• _Source material_
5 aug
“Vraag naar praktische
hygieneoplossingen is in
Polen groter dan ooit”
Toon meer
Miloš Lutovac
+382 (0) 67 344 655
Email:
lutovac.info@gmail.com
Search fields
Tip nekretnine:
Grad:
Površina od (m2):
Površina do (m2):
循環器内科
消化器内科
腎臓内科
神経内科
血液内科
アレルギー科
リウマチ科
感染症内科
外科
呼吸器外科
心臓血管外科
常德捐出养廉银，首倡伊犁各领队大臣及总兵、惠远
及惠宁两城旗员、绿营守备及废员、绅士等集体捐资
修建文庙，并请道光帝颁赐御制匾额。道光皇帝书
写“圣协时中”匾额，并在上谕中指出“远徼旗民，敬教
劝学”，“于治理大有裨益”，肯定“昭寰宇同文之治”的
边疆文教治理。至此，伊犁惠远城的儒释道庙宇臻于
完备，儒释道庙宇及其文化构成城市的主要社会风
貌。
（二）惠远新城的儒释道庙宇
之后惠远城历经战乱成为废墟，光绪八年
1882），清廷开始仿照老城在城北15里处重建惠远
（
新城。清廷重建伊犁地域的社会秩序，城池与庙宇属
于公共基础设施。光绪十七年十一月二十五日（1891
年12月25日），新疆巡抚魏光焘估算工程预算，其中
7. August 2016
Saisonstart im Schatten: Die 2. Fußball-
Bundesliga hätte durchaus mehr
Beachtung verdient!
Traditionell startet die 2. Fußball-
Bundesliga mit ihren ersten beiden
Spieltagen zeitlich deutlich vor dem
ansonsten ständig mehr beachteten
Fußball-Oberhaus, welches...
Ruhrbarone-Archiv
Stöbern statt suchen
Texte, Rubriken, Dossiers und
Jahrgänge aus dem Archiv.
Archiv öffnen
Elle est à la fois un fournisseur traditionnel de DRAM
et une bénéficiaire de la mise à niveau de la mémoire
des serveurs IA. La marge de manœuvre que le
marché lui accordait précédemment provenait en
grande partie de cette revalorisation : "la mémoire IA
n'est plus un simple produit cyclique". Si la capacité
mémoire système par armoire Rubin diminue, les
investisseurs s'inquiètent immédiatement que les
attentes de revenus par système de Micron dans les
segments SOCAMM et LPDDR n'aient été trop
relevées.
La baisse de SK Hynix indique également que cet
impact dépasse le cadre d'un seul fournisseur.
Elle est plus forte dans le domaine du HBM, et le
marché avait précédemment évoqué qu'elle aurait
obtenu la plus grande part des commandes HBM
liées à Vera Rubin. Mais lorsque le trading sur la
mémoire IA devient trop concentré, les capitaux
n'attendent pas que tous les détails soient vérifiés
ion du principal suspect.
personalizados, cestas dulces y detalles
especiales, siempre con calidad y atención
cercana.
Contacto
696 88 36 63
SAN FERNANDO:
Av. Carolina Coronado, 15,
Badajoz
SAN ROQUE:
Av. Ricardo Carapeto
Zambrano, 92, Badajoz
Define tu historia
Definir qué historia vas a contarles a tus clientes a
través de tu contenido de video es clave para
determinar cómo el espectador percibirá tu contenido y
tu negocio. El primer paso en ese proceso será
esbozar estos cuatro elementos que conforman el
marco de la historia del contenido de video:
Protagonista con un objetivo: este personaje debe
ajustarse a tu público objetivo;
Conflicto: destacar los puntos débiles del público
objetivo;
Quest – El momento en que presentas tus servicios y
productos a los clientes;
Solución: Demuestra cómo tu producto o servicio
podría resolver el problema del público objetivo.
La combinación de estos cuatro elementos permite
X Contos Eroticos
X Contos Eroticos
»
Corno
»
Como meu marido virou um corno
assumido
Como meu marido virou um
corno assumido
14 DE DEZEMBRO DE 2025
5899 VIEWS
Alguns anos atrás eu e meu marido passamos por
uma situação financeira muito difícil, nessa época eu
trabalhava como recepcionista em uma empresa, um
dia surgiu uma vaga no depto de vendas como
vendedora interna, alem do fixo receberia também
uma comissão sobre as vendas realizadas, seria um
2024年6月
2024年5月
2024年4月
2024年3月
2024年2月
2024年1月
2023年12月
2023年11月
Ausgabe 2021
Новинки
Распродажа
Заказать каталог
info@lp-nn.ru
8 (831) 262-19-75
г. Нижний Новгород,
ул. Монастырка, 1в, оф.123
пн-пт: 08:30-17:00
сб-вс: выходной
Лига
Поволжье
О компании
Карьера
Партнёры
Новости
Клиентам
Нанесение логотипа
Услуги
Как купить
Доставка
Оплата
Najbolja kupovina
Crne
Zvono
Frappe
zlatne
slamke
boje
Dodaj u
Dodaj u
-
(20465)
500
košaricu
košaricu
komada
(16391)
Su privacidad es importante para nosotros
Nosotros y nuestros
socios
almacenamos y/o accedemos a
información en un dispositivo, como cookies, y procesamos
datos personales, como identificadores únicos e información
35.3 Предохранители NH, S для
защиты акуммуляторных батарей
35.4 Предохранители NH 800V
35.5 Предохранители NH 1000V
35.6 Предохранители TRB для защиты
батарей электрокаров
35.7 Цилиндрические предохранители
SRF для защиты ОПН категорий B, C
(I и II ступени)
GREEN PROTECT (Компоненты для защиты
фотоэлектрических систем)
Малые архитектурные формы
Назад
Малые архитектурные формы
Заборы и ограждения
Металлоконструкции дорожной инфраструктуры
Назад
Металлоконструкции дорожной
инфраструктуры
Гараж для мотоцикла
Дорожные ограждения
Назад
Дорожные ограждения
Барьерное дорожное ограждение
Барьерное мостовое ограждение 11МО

• _Action item_
All of the entries are to be set down again without alteration.

• _Task output_
5 aug
“Vraag naar praktische
hygieneoplossingen is in
Polen groter dan ooit”
Toon meer
Miloš Lutovac
+382 (0) 67 344 655
Email:
lutovac.info@gmail.com
Search fields
Tip nekretnine:
Grad:
Površina od (m2):
Površina do (m2):
循環器内科
消化器内科
腎臓内科
神経内科
血液内科
アレルギー科
リウマチ科
感染症内科
外科
呼吸器外科
心臓血管外科
常德捐出养廉银，首倡伊犁各领队大臣及总兵、惠远
及惠宁两城旗员、绿营守备及废员、绅士等集体捐资
修建文庙，并请道光帝颁赐御制匾额。道光皇帝书
写“圣协时中”匾额，并在上谕中指出“远徼旗民，敬教
劝学”，“于治理大有裨益”，肯定“昭寰宇同文之治”的
边疆文教治理。至此，伊犁惠远城的儒释道庙宇臻于
完备，儒释道庙宇及其文化构成城市的主要社会风
貌。
（二）惠远新城的儒释道庙宇
之后惠远城历经战乱成为废墟，光绪八年
1882），清廷开始仿照老城在城北15里处重建惠远
（
新城。清廷重建伊犁地域的社会秩序，城池与庙宇属
于公共基础设施。光绪十七年十一月二十五日（1891
年12月25日），新疆巡抚魏光焘估算工程预算，其中
7. August 2016
Saisonstart im Schatten: Die 2. Fußball-
Bundesliga hätte durchaus mehr
Beachtung verdient!
Traditionell startet die 2. Fußball-
Bundesliga mit ihren ersten beiden
Spieltagen zeitlich deutlich vor dem
ansonsten ständig mehr beachteten
Fußball-Oberhaus, welches...
Ruhrbarone-Archiv
Stöbern statt suchen
Texte, Rubriken, Dossiers und
Jahrgänge aus dem Archiv.
Archiv öffnen
Elle est à la fois un fournisseur traditionnel de DRAM
et une bénéficiaire de la mise à niveau de la mémoire
des serveurs IA. La marge de manœuvre que le
marché lui accordait précédemment provenait en
grande partie de cette revalorisation : "la mémoire IA
n'est plus un simple produit cyclique". Si la capacité
mémoire système par armoire Rubin diminue, les
investisseurs s'inquiètent immédiatement que les
attentes de revenus par système de Micron dans les
segments SOCAMM et LPDDR n'aient été trop
relevées.
La baisse de SK Hynix indique également que cet
impact dépasse le cadre d'un seul fournisseur.
Elle est plus forte dans le domaine du HBM, et le
marché avait précédemment évoqué qu'elle aurait
obtenu la plus grande part des commandes HBM
liées à Vera Rubin. Mais lorsque le trading sur la
mémoire IA devient trop concentré, les capitaux
n'attendent pas que tous les détails soient vérifiés
ion du principal suspect.
personalizados, cestas dulces y detalles
especiales, siempre con calidad y atención
cercana.
Contacto
696 88 36 63
SAN FERNANDO:
Av. Carolina Coronado, 15,
Badajoz
SAN ROQUE:
Av. Ricardo Carapeto
Zambrano, 92, Badajoz
Define tu historia
Definir qué historia vas a contarles a tus clientes a
través de tu contenido de video es clave para
determinar cómo el espectador percibirá tu contenido y
tu negocio. El primer paso en ese proceso será
esbozar estos cuatro elementos que conforman el
marco de la historia del contenido de video:
Protagonista con un objetivo: este personaje debe
ajustarse a tu público objetivo;
Conflicto: destacar los puntos débiles del público
objetivo;
Quest – El momento en que presentas tus servicios y
productos a los clientes;
Solución: Demuestra cómo tu producto o servicio
podría resolver el problema del público objetivo.
La combinación de estos cuatro elementos permite
X Contos Eroticos
X Contos Eroticos
»
Corno
»
Como meu marido virou um corno
assumido
Como meu marido virou um
corno assumido
14 DE DEZEMBRO DE 2025
5899 VIEWS
Alguns anos atrás eu e meu marido passamos por
uma situação financeira muito difícil, nessa época eu
trabalhava como recepcionista em uma empresa, um
dia surgiu uma vaga no depto de vendas como
vendedora interna, alem do fixo receberia também
uma comissão sobre as vendas realizadas, seria um
2024年6月
2024年5月
2024年4月
2024年3月
2024年2月
2024年1月
2023年12月
2023年11月
Ausgabe 2021
Новинки
Распродажа
Заказать каталог
info@lp-nn.ru
8 (831) 262-19-75
г. Нижний Новгород,
ул. Монастырка, 1в, оф.123
пн-пт: 08:30-17:00
сб-вс: выходной
Лига
Поволжье
О компании
Карьера
Партнёры
Новости
Клиентам
Нанесение логотипа
Услуги
Как купить
Доставка
Оплата
Najbolja kupovina
Crne
Zvono
Frappe
zlatne
slamke
boje
Dodaj u
Dodaj u
-
(20465)
500
košaricu
košaricu
komada
(16391)
Su privacidad es importante para nosotros
Nosotros y nuestros
socios
almacenamos y/o accedemos a
información en un dispositivo, como cookies, y procesamos
datos personales, como identificadores únicos e información
35.3 Предохранители NH, S для
защиты акуммуляторных батарей
35.4 Предохранители NH 800V
35.5 Предохранители NH 1000V
35.6 Предохранители TRB для защиты
батарей электрокаров
35.7 Цилиндрические предохранители
SRF для защиты ОПН категорий B, C
(I и II ступени)
GREEN PROTECT (Компоненты для защиты
фотоэлектрических систем)
Малые архитектурные формы
Назад
Малые архитектурные формы
Заборы и ограждения
Металлоконструкции дорожной инфраструктуры
Назад
Металлоконструкции дорожной
инфраструктуры
Гараж для мотоцикла
Дорожные ограждения
Назад
Дорожные ограждения
Барьерное дорожное ограждение
Барьерное мостовое ограждение 11МО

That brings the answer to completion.